朝、ちょいと気をまぎらわそうと、ギーゼキングドビュッシーを聴こうとスイッチを入れてみたら、なぜか音が聞こえなくてがっかり。配線をチェックする気力が出ず、ぼんやりしているうちに出かける時間になった。という出だしがいかにもな、冴えない1日を過ごし、ヨロヨロと帰宅。えいっと配線を直してドビュッシーを流しつつ、部屋の整理整頓をしていたら、以前デパートの展示即売で突発的に購入した、江戸職人団扇(?)が出てきた。存在を忘れていたのが思いがけないところで出てきて嬉しかった。なんとなくあおいでいるうちにいい心持ちに。空調はなるべく使用せず、盛夏は団扇で過ごせればいいのだけれども。

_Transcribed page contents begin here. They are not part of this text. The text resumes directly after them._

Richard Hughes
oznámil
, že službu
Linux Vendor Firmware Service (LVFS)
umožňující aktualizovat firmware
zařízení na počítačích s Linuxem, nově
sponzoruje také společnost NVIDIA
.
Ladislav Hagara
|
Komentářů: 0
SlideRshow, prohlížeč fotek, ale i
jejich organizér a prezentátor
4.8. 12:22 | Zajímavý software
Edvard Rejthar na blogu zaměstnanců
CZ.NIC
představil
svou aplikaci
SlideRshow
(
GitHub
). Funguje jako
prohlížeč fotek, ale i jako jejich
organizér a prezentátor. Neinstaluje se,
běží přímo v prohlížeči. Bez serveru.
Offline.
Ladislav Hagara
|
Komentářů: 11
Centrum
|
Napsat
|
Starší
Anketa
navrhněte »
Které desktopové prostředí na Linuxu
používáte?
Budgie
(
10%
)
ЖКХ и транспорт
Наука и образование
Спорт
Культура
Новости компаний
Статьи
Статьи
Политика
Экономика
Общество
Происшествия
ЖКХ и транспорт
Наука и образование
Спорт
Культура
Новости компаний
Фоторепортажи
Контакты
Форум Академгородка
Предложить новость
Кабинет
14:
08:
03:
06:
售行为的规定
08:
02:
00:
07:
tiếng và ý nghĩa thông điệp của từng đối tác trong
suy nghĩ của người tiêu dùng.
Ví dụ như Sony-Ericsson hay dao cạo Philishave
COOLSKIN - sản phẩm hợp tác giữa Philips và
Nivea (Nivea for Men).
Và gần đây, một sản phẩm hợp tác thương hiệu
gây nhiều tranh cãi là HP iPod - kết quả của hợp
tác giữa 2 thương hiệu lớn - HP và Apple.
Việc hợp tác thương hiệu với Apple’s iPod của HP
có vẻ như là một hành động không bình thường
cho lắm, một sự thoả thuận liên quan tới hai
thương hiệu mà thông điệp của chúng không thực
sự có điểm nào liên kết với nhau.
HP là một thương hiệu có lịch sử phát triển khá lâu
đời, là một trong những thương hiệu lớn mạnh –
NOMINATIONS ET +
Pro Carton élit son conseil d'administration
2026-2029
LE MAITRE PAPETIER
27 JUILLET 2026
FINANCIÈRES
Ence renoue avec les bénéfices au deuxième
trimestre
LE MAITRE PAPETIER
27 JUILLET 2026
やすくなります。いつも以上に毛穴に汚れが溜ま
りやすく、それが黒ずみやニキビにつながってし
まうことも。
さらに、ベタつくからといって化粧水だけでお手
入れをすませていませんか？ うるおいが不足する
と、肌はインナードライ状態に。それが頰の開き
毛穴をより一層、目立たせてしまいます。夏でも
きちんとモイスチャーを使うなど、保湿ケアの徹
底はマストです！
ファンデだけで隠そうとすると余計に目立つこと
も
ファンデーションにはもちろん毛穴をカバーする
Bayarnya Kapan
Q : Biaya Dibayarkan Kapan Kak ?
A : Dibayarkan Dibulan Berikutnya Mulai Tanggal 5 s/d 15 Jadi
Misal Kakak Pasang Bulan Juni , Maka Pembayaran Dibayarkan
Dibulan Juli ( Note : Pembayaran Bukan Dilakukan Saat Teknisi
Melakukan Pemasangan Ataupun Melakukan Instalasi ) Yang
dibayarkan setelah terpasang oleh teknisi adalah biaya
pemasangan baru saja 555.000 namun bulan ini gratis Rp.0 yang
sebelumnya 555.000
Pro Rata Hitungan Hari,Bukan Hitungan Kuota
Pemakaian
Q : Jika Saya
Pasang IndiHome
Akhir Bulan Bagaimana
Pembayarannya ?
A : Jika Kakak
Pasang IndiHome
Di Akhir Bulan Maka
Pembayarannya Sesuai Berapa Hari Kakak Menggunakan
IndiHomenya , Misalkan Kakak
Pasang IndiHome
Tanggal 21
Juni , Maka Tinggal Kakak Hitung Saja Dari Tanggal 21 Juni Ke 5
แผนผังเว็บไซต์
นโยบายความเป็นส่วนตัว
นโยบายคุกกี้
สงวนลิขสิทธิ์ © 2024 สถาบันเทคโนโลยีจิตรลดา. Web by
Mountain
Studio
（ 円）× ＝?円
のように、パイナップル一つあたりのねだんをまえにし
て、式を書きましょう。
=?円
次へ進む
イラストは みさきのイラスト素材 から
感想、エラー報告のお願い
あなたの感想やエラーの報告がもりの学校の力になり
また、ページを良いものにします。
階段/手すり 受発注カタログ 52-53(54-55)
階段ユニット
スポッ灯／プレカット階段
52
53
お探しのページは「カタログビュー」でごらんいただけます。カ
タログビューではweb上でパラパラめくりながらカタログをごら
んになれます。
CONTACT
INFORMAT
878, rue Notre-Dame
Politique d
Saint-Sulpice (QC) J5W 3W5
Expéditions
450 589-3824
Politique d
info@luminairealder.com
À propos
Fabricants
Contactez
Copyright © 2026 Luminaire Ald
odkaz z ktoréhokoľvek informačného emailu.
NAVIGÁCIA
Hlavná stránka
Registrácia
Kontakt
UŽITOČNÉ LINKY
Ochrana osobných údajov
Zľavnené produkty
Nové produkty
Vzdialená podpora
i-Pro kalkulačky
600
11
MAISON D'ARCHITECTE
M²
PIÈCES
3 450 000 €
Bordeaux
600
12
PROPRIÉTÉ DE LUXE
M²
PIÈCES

整理整頓が一通り終わったあとで、団扇片手に、『狭夜衣鴛鴦剣翅』の三段目を読んだ。「推理劇としてのクライマックス」というようなことが書いてあったけれども、まさしく一点の曇りもなく、諸々の謎が解明されていく、冴え渡った絡み具合が実にすばらしくて、ただただ驚嘆。浄瑠璃劇によくありがちな「え〜!」というような大どんでん返しが目白押しで息をつく間もなく、しかしそんな大どんでん返しが一分の隙もなくきちんと処理されてゆく。眼福、の一言だった。

浄瑠璃を読んでいると、宿命的に不幸な女、というのがよく登場する。強く美しく賢く気だてもよい人物であるのに絶対に幸せにはならず、はかなく散っていくような。そんなはかない運命がしみじみ胸にしみいる。それにしても師直の母のかっこいいことといったら。のみならず、ここにいる登場人物全員がそれぞれに懸命に生きているのだなあ。……などと、作劇術にうっとりというだけでなく、登場人物にも感情移入で、余韻は深い。今夜は宵っ張りにならないように注意せねばと三段目が終わったところでおしまいに。ジャズでもミステリーでもなく、真夏の夜は浄瑠璃読みがよいかも。